(Passage shown Opens)

Protein domains integrated into NLRs are considered putative, homologous decoys of plant proteins, targeted by pathogen effectors. We undertook a new approach to build on the previous NLR-ID pipelines developed in our lab.This new approach incorporated a reciprocal BLAST analysis comparing the entire NLR complement from the plant genomes on public databases, including Phytozome, Plant Ensemble, and Refseq against all of the predicted proteins from any plant species.This analysis allows to identify putative plant proteins targeted by pathogens, which represent potential susceptibility molecules that pathogens exploit to establish disease. Using the A. thaliana protein accessions, we mapped NLR-IDs to plant metabolic and signalling pathways. This analysis successfully enabled identification of a series of pathways represented by multiple NLR-ID homologues. We have cloned nine NLR-IDs that we are currently challenging with putative corresponding effectors from economically important bacterial, fungal, and insect pathogens of wheat to identify functional NLRs for future study.

Finally, we have identified and cloned a candidate NLR platform that was able to signal independently of other paired NLRs in heterologous Nicotiana benthamiana. We are currently performing deletions and domain swap analysis to test whether this platform can generate new functional fusions.
Because several NLR/NLR-IDs have been shown to function in pairs and are genetically linked in head to head orientation, we extended our initial analyses and wrote the tools and tested co-occurrence of NLRs in pairs. The results of our ‘tandem’ analyses are published in Bailey et al 2018 and scripts are freely available at group github page. In brief, we identified that NLR-IDs from our previously identified major integration locus were significantly enriched in ‘paired’ NLR genes and were paired with NLRs from another specific clade.

To improve our yeast two hybrid screens beyong the state of the art, we designed a bait capture to target effectors predicted from Puccinia graminis f. sp. tritici, Puccinia striiformis f. sp. tritici (provided by Diane Saunders at JIC) and wheat blast Magnaporthe oryzae (provided by Nick Talbot, Exeter). DNA sequence of predicted effectors was extracted, conserved effectors with over 90% similarity were collapsed to prevent unbalanced enrichment of different effectors. Effector sequence with low complexity was masked to prevent design of baits with off target hits. Then filtering steps where carried out to remove any which were cross hitting to the wheat nuclear, chloroplast or mitochondrial genome. Baits which had low specificity to target sequence were also removed. Finally baits where manually designed to effectors which had no baits after filtering.

(Passage shown Closes)

# Problem statement
Name every public database that the NLR passage gives as a source of plant genomes. Rely only on the NLR passage above for everything that comes next.

(Supplied records Opens)

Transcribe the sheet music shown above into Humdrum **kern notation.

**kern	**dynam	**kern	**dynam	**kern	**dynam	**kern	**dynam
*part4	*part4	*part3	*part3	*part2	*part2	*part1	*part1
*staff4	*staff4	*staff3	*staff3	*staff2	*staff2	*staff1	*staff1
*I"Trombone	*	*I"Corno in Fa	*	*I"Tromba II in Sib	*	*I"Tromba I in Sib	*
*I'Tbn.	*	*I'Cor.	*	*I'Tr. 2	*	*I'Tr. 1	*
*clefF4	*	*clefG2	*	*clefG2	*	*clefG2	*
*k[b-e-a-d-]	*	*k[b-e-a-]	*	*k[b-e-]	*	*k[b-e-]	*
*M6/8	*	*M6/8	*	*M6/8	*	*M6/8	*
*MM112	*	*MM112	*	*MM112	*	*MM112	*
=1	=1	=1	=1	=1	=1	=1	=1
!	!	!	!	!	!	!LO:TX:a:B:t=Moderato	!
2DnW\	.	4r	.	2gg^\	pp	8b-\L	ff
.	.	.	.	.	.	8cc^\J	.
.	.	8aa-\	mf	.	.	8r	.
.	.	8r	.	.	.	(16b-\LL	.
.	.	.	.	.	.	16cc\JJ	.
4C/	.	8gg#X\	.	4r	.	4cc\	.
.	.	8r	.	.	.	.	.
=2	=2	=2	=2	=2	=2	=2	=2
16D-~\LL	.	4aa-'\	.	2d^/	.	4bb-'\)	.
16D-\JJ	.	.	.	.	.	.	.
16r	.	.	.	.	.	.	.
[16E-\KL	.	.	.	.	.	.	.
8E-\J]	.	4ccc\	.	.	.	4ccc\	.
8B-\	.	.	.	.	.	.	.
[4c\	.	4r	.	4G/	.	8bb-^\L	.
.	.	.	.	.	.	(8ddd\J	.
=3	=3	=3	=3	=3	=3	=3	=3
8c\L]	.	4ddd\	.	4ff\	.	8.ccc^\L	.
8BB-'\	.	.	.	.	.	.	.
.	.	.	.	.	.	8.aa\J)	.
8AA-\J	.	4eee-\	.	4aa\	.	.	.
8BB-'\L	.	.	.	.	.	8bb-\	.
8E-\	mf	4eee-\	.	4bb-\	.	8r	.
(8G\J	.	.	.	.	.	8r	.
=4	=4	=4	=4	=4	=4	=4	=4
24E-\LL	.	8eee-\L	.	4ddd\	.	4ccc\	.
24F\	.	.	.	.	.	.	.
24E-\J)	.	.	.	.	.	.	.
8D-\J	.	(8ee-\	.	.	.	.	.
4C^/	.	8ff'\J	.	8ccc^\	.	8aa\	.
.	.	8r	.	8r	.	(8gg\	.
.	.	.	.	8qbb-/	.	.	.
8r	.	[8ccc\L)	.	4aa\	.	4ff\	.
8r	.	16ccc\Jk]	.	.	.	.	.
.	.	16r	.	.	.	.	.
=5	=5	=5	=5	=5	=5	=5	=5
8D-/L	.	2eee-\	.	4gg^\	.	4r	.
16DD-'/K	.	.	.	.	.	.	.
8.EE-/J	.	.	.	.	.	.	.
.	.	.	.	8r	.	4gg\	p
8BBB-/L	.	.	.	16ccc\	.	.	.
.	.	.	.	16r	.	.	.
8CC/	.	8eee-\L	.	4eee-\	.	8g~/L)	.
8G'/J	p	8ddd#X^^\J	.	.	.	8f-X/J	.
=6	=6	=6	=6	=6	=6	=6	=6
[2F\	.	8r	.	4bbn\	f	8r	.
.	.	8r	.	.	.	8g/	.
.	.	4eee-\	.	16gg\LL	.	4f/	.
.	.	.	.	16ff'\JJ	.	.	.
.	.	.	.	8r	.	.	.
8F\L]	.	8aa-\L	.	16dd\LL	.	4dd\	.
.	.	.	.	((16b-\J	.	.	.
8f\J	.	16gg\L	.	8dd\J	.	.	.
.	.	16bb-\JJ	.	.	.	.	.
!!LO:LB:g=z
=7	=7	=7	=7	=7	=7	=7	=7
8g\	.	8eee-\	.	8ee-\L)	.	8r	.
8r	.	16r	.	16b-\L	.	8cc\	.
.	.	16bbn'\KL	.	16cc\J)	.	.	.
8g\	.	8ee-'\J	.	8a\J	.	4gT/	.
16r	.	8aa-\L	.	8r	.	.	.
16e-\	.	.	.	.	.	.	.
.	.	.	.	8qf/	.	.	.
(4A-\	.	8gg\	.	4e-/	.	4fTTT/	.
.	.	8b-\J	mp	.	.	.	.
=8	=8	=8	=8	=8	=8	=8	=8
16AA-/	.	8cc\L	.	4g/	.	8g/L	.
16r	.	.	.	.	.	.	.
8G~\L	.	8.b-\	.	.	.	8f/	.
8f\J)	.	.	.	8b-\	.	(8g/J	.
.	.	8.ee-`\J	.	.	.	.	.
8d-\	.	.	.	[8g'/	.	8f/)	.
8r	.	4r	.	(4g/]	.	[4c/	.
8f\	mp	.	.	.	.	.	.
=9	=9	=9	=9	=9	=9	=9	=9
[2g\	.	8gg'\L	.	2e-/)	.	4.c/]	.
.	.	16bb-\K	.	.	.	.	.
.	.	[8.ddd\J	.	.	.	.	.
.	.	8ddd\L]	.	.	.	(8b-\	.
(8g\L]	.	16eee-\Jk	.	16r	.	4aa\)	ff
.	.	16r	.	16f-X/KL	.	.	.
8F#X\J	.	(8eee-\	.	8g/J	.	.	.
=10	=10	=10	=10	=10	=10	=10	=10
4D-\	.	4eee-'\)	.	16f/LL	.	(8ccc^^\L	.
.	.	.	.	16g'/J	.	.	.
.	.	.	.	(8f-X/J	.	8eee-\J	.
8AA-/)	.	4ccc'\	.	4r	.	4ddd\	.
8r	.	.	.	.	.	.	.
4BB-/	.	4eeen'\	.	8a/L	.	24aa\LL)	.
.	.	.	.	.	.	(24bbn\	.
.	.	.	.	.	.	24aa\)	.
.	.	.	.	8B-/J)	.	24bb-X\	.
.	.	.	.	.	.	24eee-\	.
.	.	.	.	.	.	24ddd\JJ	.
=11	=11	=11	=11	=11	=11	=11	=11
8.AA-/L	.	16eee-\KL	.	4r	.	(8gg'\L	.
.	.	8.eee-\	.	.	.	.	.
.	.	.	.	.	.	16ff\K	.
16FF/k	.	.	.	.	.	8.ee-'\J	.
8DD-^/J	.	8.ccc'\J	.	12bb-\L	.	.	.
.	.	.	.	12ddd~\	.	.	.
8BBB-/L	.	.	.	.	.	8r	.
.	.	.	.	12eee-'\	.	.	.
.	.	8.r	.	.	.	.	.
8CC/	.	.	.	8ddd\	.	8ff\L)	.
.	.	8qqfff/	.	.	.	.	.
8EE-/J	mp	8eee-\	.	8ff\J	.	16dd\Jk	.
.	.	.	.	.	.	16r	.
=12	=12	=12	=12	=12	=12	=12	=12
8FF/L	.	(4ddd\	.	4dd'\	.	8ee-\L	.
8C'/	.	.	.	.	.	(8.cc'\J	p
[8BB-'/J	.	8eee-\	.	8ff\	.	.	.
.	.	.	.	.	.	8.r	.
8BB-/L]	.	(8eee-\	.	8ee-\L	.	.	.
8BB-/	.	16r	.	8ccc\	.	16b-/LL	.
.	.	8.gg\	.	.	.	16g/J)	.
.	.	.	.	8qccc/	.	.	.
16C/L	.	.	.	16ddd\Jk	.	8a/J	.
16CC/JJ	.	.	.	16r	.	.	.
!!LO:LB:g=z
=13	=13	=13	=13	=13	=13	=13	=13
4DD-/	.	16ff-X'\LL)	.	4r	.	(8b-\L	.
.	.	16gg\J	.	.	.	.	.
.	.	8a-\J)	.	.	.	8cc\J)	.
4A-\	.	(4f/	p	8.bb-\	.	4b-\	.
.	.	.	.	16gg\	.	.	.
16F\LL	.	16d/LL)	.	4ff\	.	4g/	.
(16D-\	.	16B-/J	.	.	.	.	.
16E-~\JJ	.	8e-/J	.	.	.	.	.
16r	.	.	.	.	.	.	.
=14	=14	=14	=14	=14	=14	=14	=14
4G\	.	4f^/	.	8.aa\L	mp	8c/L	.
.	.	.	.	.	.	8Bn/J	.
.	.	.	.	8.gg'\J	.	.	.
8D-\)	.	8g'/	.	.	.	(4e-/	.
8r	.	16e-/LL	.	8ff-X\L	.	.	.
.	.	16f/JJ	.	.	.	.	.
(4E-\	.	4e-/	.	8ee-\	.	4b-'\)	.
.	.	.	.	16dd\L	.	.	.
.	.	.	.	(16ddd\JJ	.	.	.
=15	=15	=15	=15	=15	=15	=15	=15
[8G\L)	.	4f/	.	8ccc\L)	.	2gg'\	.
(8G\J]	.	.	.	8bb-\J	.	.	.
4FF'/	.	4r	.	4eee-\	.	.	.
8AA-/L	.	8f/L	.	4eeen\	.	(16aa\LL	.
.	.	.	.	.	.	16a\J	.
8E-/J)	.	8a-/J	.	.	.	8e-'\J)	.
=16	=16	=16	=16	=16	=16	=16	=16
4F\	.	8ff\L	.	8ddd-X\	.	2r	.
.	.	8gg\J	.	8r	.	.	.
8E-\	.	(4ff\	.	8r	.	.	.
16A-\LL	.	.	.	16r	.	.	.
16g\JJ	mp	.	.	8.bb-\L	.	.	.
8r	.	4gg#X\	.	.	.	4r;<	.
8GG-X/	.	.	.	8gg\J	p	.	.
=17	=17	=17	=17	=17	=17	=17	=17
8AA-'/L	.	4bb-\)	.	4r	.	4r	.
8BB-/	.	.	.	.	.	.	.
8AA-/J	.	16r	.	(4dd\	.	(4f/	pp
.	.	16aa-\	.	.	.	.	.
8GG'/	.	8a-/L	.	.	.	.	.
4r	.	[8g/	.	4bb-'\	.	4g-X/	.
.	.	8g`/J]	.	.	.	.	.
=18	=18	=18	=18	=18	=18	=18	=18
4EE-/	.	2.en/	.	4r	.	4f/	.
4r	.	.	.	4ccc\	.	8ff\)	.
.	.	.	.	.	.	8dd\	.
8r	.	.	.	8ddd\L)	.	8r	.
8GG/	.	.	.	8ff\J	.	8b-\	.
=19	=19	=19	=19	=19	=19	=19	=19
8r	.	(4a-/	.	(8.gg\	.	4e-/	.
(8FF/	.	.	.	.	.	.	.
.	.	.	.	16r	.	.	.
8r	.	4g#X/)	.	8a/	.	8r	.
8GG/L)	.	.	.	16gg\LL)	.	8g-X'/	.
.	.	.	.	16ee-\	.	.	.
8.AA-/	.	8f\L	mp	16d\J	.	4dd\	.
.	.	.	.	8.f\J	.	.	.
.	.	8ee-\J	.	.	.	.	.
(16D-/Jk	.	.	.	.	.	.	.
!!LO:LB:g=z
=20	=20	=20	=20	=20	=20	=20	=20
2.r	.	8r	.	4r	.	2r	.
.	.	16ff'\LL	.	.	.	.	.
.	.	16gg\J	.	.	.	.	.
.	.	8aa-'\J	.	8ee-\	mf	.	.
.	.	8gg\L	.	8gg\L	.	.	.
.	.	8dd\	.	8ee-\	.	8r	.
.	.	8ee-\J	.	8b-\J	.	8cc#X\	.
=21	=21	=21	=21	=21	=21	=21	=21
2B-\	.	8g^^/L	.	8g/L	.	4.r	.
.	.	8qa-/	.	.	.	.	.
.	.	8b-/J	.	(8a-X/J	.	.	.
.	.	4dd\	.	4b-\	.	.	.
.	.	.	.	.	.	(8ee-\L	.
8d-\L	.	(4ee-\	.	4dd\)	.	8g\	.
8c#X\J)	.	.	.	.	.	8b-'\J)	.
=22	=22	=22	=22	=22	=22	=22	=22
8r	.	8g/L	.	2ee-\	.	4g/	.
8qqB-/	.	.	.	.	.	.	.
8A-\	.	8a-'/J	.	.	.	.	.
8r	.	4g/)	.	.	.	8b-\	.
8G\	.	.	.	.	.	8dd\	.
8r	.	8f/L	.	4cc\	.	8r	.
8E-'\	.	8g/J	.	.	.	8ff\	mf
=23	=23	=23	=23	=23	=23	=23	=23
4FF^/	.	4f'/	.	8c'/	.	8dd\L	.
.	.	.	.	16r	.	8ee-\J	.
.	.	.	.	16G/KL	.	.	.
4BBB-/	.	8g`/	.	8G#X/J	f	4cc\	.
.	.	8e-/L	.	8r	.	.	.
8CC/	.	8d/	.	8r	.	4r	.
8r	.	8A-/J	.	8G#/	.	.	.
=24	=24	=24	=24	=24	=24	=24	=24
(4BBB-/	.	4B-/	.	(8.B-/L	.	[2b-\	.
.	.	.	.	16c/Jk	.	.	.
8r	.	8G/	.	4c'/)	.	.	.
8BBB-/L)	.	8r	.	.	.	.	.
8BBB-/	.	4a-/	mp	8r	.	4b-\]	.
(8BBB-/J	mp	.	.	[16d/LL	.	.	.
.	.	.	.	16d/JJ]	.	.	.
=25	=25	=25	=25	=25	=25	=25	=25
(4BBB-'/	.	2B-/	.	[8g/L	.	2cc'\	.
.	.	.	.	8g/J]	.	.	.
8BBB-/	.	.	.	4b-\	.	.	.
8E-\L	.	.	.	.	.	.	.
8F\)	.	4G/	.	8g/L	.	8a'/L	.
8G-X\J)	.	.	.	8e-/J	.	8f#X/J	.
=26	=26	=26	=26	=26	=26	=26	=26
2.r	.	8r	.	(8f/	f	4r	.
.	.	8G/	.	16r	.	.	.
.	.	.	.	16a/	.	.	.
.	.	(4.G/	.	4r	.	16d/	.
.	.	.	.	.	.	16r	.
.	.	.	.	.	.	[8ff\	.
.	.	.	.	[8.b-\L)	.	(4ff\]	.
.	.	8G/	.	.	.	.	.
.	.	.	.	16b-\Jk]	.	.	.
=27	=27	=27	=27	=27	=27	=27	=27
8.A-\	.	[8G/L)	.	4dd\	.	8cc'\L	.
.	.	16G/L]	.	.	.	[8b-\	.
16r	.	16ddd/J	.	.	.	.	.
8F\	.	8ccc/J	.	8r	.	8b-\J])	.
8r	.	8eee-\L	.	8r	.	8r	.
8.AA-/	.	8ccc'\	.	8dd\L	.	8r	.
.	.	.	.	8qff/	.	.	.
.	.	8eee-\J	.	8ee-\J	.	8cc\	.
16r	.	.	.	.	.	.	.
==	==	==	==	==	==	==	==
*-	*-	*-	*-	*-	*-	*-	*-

(Supplied records Closes)

# Written solution
Phytozome, Plant Ensemble, Refseq